The frequencies of tobacco use, the amount smoked, and perceived

The frequencies of tobacco use, the amount smoked, and perceived bruxism were overall associated as has been reported selleck chemicals earlier (Rintakoski et al., 2010). Independent of genetic background, smoking, and bruxism were associated with identical twin pairs. Further, in the present study, nicotine dependence was associated with more frequent bruxism, even in the presence of a history of major depression and alcohol dependence. The few earlier studies on this topic have all used self-reports of bruxism obtained by questionnaires or interviews for the epidemiological analyses (J. Ahlberg et al., 2004; K. Ahlberg et al., 2005; Johansson et al., 2004; Lavigne et al., 1997; Molina et al., 2001; Ohayon et al., 2001), with a more detailed sleep laboratory examination only in the study of Lavigne et al.

(1997), albeit only on 15 bruxing subjects. Using questionnaires may cause difficulties in defining the actual prevalence of bruxism: It may be even more common among populations than surveys indicate but not recognized as a behavior by individuals because of its potential subconscious nature. However, any underreporting is unlikely to be associated with smoking status or nicotine dependence. It is commonly agreed that sleep bruxism, defined as a stereotyped movement disorder occurring during sleep and characterized by tooth grinding and/or clenching, is in normal subjects detected in about 8% of the adult population (Lavigne, Manzini, & Kato, 2005) The prevalence for bruxism in our study is within the range, as also reported earlier (Hublin et al., 1998).

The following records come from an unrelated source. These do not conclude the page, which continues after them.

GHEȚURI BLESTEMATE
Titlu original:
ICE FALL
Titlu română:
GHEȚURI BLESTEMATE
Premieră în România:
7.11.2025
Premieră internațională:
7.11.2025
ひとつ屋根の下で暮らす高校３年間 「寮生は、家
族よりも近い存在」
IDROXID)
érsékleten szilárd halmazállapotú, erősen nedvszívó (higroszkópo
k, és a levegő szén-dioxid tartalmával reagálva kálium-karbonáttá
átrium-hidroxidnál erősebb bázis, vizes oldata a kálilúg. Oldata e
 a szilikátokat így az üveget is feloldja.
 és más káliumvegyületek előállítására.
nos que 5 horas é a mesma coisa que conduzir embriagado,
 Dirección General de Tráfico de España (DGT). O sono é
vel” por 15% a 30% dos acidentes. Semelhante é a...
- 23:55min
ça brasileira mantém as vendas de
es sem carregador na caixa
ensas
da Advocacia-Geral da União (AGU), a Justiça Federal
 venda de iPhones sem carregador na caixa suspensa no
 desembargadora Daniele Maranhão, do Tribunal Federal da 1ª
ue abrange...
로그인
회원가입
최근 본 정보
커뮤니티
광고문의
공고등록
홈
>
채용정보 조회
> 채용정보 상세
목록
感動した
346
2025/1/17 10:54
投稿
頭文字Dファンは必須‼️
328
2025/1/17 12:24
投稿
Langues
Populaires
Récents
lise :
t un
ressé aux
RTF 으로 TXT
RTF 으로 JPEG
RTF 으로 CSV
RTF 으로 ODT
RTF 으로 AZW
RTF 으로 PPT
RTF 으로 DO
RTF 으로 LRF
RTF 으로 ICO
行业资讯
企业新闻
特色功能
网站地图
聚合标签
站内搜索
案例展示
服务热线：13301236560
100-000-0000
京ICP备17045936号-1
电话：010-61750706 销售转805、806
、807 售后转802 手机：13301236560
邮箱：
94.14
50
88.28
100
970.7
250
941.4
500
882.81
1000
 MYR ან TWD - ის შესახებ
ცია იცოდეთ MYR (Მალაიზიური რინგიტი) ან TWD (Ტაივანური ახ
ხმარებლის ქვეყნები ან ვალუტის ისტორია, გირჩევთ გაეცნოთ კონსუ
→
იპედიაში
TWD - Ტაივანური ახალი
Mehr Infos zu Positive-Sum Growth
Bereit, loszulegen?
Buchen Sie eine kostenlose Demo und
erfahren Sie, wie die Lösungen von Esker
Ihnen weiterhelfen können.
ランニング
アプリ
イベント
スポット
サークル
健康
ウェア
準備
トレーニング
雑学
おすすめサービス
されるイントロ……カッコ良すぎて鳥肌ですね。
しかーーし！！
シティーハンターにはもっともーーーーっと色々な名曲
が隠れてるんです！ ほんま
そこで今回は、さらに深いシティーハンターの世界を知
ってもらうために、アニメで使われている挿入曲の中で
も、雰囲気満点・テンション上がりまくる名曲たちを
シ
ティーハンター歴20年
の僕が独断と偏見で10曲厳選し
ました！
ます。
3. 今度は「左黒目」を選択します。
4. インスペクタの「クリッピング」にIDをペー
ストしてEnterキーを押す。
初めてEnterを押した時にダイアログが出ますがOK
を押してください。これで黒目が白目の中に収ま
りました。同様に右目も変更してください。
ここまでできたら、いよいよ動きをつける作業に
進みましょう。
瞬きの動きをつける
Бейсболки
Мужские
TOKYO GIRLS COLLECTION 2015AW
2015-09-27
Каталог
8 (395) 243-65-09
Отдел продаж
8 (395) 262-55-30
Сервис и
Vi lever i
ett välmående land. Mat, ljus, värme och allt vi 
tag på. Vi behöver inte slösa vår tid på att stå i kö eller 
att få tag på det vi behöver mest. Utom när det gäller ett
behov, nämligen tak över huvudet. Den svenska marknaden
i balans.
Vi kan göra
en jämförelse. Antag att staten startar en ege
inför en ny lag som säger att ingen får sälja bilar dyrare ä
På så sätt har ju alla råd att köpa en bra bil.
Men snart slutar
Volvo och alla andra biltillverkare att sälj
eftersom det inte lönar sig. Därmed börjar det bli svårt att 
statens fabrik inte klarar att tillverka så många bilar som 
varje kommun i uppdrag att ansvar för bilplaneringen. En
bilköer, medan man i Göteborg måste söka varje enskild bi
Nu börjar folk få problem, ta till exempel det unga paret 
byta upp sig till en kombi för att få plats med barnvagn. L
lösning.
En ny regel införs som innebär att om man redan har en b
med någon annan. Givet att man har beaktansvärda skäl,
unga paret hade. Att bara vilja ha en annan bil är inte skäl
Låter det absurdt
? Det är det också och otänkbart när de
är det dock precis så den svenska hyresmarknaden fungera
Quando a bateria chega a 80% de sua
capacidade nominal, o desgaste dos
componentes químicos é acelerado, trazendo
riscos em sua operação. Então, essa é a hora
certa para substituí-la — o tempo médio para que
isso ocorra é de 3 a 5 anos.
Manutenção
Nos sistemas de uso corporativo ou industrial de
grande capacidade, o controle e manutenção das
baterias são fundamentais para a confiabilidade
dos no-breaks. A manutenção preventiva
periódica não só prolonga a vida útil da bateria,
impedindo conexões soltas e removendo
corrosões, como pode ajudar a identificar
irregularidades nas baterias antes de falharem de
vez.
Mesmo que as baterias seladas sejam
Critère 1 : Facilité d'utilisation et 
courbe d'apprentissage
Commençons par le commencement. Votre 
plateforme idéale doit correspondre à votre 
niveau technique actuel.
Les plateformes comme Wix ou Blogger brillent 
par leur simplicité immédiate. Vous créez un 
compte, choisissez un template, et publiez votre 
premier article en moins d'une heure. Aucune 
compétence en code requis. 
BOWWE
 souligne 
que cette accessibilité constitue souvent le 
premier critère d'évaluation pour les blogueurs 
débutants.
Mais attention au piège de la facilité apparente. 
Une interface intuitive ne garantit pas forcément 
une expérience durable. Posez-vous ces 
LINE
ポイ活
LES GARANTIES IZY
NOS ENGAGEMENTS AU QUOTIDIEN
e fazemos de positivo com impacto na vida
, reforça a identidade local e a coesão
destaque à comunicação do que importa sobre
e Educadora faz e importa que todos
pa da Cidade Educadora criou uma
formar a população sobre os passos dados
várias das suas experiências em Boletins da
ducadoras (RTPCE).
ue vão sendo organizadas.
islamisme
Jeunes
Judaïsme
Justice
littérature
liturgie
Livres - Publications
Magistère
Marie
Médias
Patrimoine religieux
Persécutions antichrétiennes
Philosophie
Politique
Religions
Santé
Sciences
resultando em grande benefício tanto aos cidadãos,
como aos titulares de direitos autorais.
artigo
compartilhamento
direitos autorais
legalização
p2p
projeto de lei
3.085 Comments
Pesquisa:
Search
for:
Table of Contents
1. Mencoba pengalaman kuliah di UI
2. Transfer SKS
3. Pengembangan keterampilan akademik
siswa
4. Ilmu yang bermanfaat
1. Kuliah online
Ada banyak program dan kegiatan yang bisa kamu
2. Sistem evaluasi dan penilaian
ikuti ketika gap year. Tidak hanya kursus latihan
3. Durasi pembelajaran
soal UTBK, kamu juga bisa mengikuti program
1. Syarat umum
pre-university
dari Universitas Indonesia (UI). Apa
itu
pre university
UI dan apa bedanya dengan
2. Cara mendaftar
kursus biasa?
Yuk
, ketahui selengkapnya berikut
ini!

Bruxism has been associated with stress, anxiety, orofacial pain, and sleep problems. It may also damage teeth and lead to costly treatments. On the other hand, bruxism may as part of sleep arousal mirror reflux disease or sleep apnea (Lavigne et al., 2005). Nevertheless, the pathophysiology of bruxism has remained far from clear. Bruxism has been diagnosed for research purposes using multiple axes: subjective perception by questionnaires and interviews (including a bed partner report of grinding sounds) and objective assessment by extraoral and intraoral examination for secondary clinical signs of bruxism (e.g., masseter hypertrophy, pain on palpation of the masticatory muscles, tooth wear facets, and/or shiny spots on restorations) and/or by electromyographic (EMG) or polysomnographic (PSG) recordings.

Clinical signs of bruxism, however, AV-951 may reflect a problem in the past rather than the present, and even EMG and PSG may only provide a timely indication of a fluctuating phenomenon (Lavigne et al., 2005; Van der Zaag, Lobbezoo, Visscher, Hamburger, & Naeije, 2008). It is commonly accepted that PSG is necessary when physiological events adherent to bruxism episodes are investigated, but it should be borne in mind that most of the epidemiological data on bruxism are gathered from subjects by questionnaire or interview.